Fig. 2. Thousands of species’ genomes recovered de novo from sewage.

a Phylogeny of all highest-scoring members of species-level MAG clusters. From the inner to the outer ring, they show genome-assigned taxonomic order, the assembly method employed and whether a genome was classifiable at the species level. b A bar chart showing the number of classified and unclassified species from one or both assembly methods. The SHARED category refers to MAGs that were recovered using both the single-sample assembly (SSA) and the co-assembly approach (COASS). Classify refers to whether GTDB-tk assigned a species-level classification.

Fig. 3. Diverse patterns emerge in the co-abundance networks of bacterial species across cities.

a Each vertex corresponds to a species’ genome, and the links represent significant positive (blue) and negative (red) correlations. The size of the vertices is proportional to the mean CLR-transformed depth of coverage, and the shapes encode variance level. Vertex colors are used to highlight the community membership. For the vertex placement, we used the Fruchterman-Reingold layout algorithm on the subgraph composed from only positive edges. Following this representation, many of the blue/positive links are covered by the circles, even if there are more positive links overall, see Supplementary Table S1). b Heatmap of the Jaccard similarity (J) with the hierarchical clustering of the Jaccard dissimilarity (1-J). The index J is defined as the ratio of the intersection of the links shared between two networks with respect to the union. See Supplementary Fig. S4 for an analogous version with nodes colored by taxonomy.

Fig. 4. Association between microbiome-assigned antimicrobial resistance gene hits and microbial community abundances.

a This scatter plot shows the inverse correlation between the fraction of sequence fragments attributed to PEH communities and the number of fragments assigned to ResFinder AMR in samples. Points are colored by site and sized according to the cumulative normalized genome depth per sample. b Heatmap depicting Spearman’s ρ between the number of AMR-gene-attributed fragments and PEH community depth. Highlighted within red square rectangles are communities with heavy PEH species contribution.

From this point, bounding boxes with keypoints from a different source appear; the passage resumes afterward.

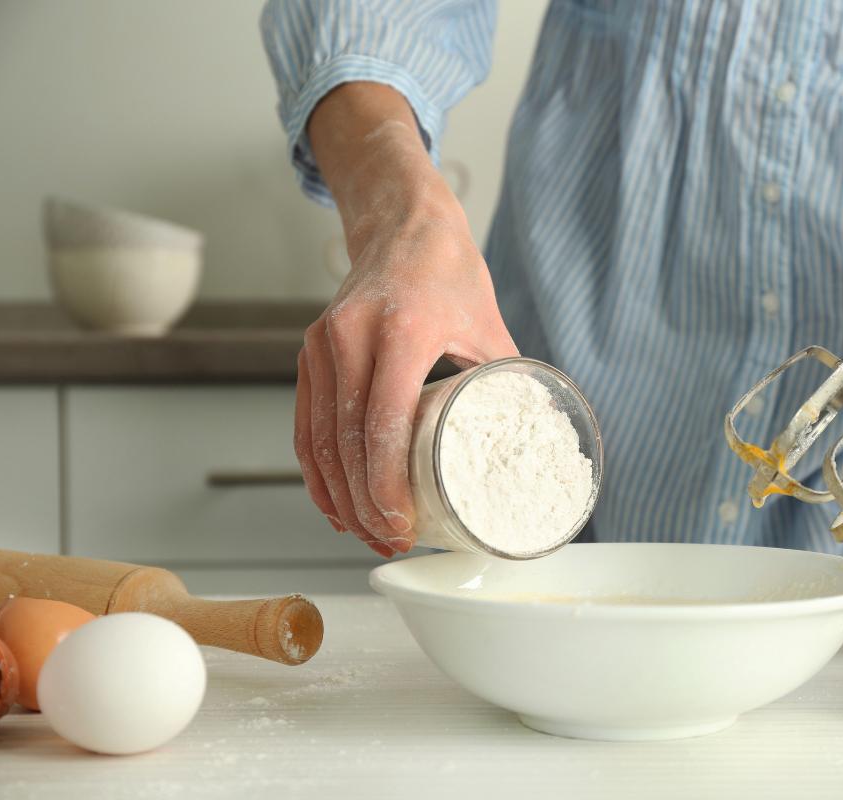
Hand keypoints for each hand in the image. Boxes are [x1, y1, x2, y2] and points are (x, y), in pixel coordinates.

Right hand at [296, 84, 517, 555]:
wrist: (404, 228)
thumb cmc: (451, 277)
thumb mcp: (490, 328)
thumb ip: (510, 385)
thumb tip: (537, 445)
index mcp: (401, 329)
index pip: (381, 422)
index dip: (386, 485)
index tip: (402, 525)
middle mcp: (351, 336)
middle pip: (345, 442)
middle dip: (364, 505)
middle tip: (392, 542)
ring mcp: (322, 345)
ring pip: (318, 440)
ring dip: (339, 497)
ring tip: (369, 534)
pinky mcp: (309, 356)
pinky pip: (306, 425)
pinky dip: (316, 471)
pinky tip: (335, 504)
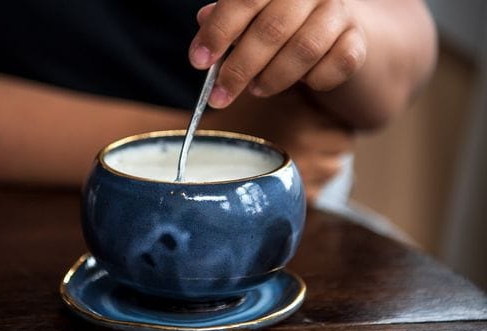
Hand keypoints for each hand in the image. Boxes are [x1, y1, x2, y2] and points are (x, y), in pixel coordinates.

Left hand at [190, 0, 366, 108]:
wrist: (337, 32)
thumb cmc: (284, 25)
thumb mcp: (250, 18)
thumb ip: (227, 18)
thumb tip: (203, 21)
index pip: (244, 0)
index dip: (218, 32)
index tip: (199, 61)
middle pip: (272, 29)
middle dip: (239, 68)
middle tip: (220, 95)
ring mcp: (338, 12)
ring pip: (305, 49)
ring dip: (273, 77)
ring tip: (256, 90)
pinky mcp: (358, 41)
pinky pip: (336, 66)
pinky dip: (315, 81)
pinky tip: (302, 84)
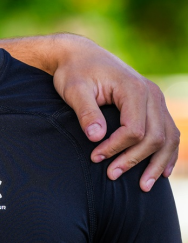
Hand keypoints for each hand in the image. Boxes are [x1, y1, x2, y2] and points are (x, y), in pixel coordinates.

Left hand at [51, 36, 179, 190]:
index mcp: (133, 89)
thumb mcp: (74, 90)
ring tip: (144, 186)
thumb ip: (86, 112)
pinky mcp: (154, 105)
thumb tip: (97, 138)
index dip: (116, 148)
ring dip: (158, 163)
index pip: (134, 129)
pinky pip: (169, 131)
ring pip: (168, 137)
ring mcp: (156, 100)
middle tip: (111, 175)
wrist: (80, 55)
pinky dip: (168, 152)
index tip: (94, 158)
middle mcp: (151, 94)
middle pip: (155, 137)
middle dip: (134, 160)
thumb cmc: (74, 72)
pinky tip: (163, 171)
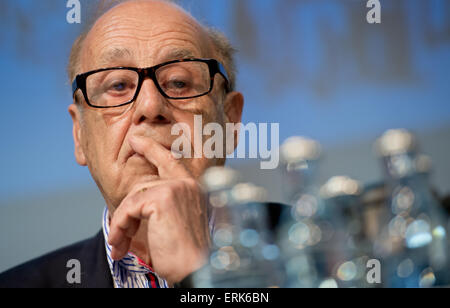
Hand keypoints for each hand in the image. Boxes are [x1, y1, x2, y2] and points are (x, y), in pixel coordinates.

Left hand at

Fig. 5. Human gut microbiome species form communities and correlate with crAssphage abundance.

a Certain sampling sites show communities dominated by gut microbes. Light blue indicates the number of MAGs classified as human gut microbes, dark blue represents the number of MAGs not identified at the species level, and light green represents the number of other species in each community. Communities with fewer than 10 members were excluded from the analysis. The percentage values indicate the proportion of human gut microbes within each community. b Relative abundance of crAssphage (BK010471), an indicator of human fecal contamination shows low median level of fecal contamination in Rome but similarly high level of median abundance at other sites. The boxplot hinges represent the 25th and 75th percentiles, with the median indicated by a line inside the box. The whiskers extend to 1.5 times the IQR. c Spearman’s ρ between sample crAssphage depth and CLR-transformed depths of bacterial communities.

Fig. 6. Time abundance of principal bacterial communities at each site.

The figure shows the smoothed (LOESS) trends of the CLR-transformed depths of bacterial communities, colored as in Fig. 3. The horizontal black dashed lines indicate where CLR-transformed depths are zero, highlighting the geometric means of the samples serving as the reference in CLR space. Only the communities composed of 30 or more bacterial species/MAG are included in the figures. Communities displaying periodic behavior aligned with the solar year are marked with dashed lines.